Developed in 2016 | The IOT Group

Project Briefing

ROAM-e was an innovative flying co-axial drone, equipped with advanced facial detection and recognition technology. This technology was the cornerstone of ROAM-e’s ability to offer a unique, personalized drone experience. Once it was trained to recognize a user’s face, ROAM-e could be set to exclusively follow that individual, adeptly distinguishing their face from all others in the vicinity. This feature was made possible through the application’s communication with the drone over a LAN connection, enabling not just responsive following but also precise joystick control and other rapid actions.

ROAM-e boasted two primary features: ‘Selfie Mode’ and ‘Joystick Mode’. In Selfie Mode, the drone utilized its onboard facial recognition technology to autonomously follow its user, perfect for capturing dynamic, hands-free selfies and videos.
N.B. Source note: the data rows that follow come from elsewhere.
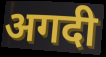
अगदीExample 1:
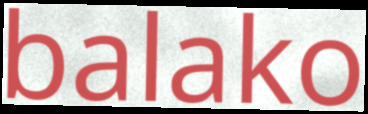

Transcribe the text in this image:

balako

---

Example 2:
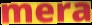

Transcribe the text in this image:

mera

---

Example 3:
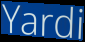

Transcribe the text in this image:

Yardi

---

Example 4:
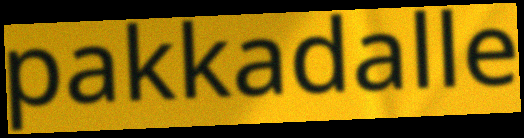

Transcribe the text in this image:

pakkadalle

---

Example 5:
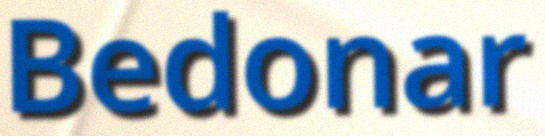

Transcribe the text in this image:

BedonarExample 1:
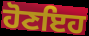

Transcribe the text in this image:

ਹੋਣਇਹ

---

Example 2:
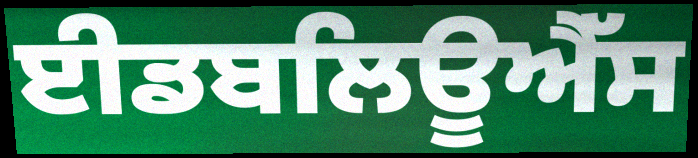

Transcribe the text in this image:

ਈਡਬਲਿਊਐੱਸ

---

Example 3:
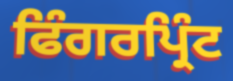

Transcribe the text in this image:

ਫਿੰਗਰਪ੍ਰਿੰਟ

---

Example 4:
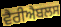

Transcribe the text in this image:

ਵੈਰੀਐਬਲਸ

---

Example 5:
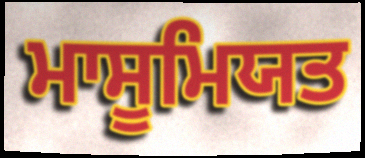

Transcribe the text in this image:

ਮਾਸੂਮਿਯਤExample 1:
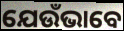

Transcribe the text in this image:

ଯେଉଁଭାବେ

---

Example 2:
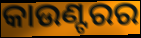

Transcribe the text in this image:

କାଉଣ୍ଟରର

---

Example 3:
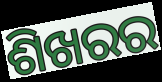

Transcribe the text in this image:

ଶିଖରର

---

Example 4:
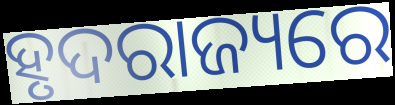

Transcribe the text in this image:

ହୃଦରାଜ୍ୟରେ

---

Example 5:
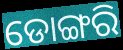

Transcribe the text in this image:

ଡୋଙ୍ଗରି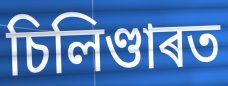
চিলিণ্ডাৰত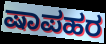
ಷಾಪಹರ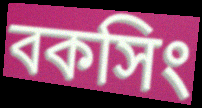
বকসিং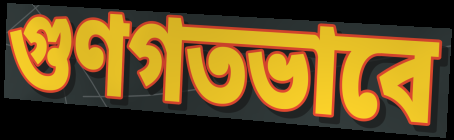
গুণগতভাবে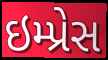
ઇમ્પ્રેસ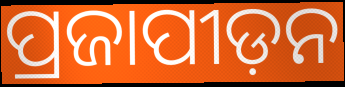
ପ୍ରଜାପୀଡ଼ନ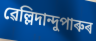
ৱেল্লিদান্দুপাৰুৰ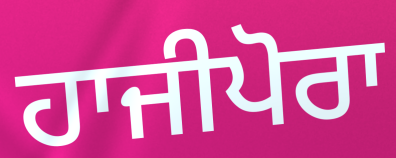
ਹਾਜੀਪੋਰਾ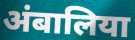
अंबालियाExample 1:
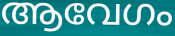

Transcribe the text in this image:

ആവേഗം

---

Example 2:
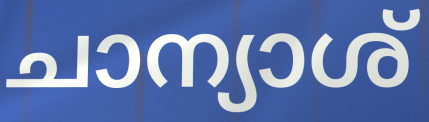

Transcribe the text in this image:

ചാന്യാശ്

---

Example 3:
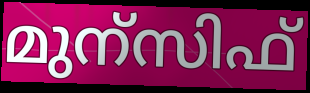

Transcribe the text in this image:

മുന്സിഫ്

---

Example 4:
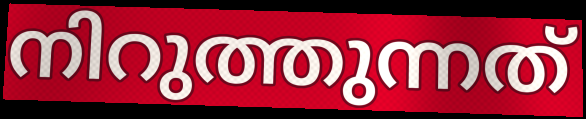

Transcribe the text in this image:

നിറുത്തുന്നത്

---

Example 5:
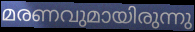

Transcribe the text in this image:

മരണവുമായിരുന്നുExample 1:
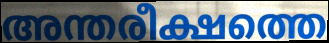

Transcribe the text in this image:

അന്തരീക്ഷത്തെ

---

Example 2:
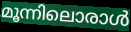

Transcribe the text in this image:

മൂന്നിലൊരാൾ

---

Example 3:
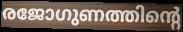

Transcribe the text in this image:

രജോഗുണത്തിന്റെ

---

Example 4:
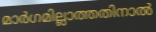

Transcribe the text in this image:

മാർഗമില്ലാത്തതിനാൽ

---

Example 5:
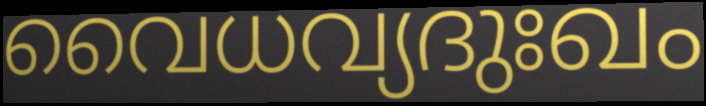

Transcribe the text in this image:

വൈധവ്യദുഃഖംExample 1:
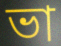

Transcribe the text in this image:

ভা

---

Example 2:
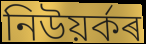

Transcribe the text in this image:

নিউয়ৰ্কৰ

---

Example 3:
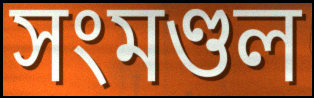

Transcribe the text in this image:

সংমণ্ডল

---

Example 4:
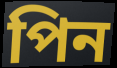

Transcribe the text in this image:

পিন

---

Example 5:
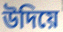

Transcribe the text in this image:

উদিয়েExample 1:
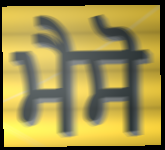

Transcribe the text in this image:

ਮੈਸੋ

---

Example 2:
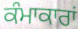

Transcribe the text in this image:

ਕੰਮਾਕਾਰਾਂ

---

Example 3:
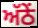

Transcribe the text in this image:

ਅੱਠੇਂ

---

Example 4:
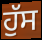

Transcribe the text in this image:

ਹੁੱਸ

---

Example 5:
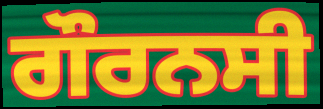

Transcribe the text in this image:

ਗੌਰਨਸੀ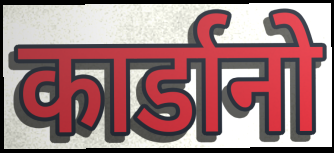
कार्डानो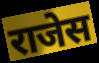
राजेस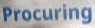
Procuring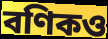
বণিকও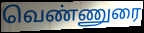
வெண்ணுரை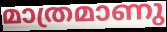
മാത്രമാണു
Meanwhile, Joystick Mode provided a more traditional drone-flying experience, giving the user full control over the drone’s movements with joysticks.
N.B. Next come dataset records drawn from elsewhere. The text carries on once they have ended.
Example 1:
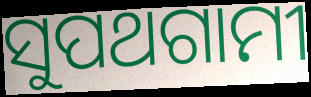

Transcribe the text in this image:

ସୁପଥଗାମୀ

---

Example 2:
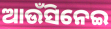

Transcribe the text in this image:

ଆଉଁସିନେଇ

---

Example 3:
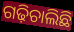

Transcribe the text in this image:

ଗଢ଼ିଚାଲିଛି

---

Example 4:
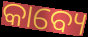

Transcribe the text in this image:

କାବ୍ୟେ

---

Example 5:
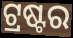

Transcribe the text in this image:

ଟ୍ରଷ୍ଟରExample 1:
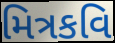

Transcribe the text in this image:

મિત્રકવિ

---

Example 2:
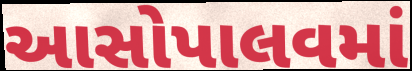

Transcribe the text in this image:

આસોપાલવમાં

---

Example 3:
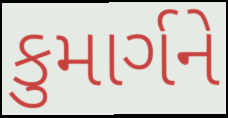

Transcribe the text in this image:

કુમાર્ગને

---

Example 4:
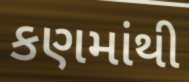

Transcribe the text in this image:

કણમાંથી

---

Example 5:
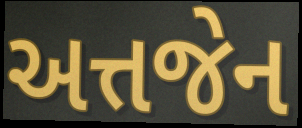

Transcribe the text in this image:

અત્તજેનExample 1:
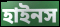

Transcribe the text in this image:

হাইনস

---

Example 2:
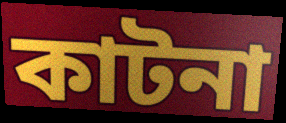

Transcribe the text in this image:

কাটনা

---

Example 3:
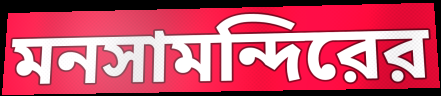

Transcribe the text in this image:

মনসামন্দিরের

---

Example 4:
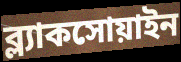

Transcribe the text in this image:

ব্ল্যাকসোয়াইন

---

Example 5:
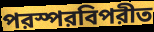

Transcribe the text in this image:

পরস্পরবিপরীত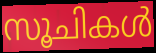
സൂചികൾ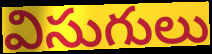
విసుగులుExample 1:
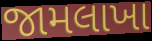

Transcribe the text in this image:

જામલાખા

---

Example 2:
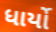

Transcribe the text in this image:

ધાર્યો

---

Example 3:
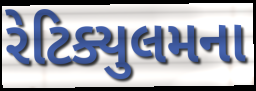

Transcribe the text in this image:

રેટિક્યુલમના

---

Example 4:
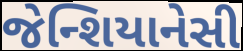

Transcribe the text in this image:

જેન્શિયાનેસી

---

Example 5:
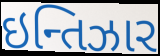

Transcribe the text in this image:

ઇન્તિઝાર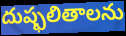
దుష్ఫలితాలను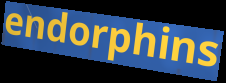
endorphinsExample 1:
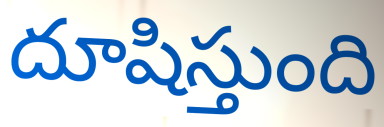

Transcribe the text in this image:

దూషిస్తుంది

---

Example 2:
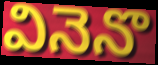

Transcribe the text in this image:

వినెనొ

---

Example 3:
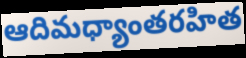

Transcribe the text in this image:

ఆదిమధ్యాంతరహిత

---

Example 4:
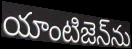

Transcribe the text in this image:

యాంటిజెన్‌ను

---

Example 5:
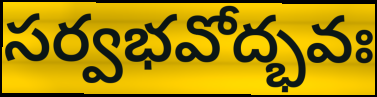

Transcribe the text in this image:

సర్వభవోద్భవః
The facial recognition technology itself was built upon the robust OpenCV framework, uniquely employing C++ over Python to take full advantage of its low-level performance capabilities, ensuring faster, more efficient recognition and tracking. This sophisticated use of technology positioned ROAM-e not just as a drone but as a highly responsive, personal flying camera, redefining the possibilities of personal photography and videography.

Technical Details

  • Both iOS and Android applications are native, written in Swift 4 and Kotlin respectively.
  • The drone side application, specifically the facial recognition module, was written in C++, using the OpenCV 3 framework. To implement a lower-compute cost for the facial detection recognition, I used SIFT feature detection alongside HAAR facial detection algorithms.
  • I created a custom TCP communication protocol in order to allow the drone and the iOS / Android application to communicate to each other. Outside of this custom protocol, large blocks of raw MJPEG data was streamed to allow the drone to share its ‘livestream’ to the application.



The IOT Group could not make this product financially viable, especially when comparing the product to the costs of other drones. As such The IOT Group has since gone out of business and the app is no longer available on the App Store.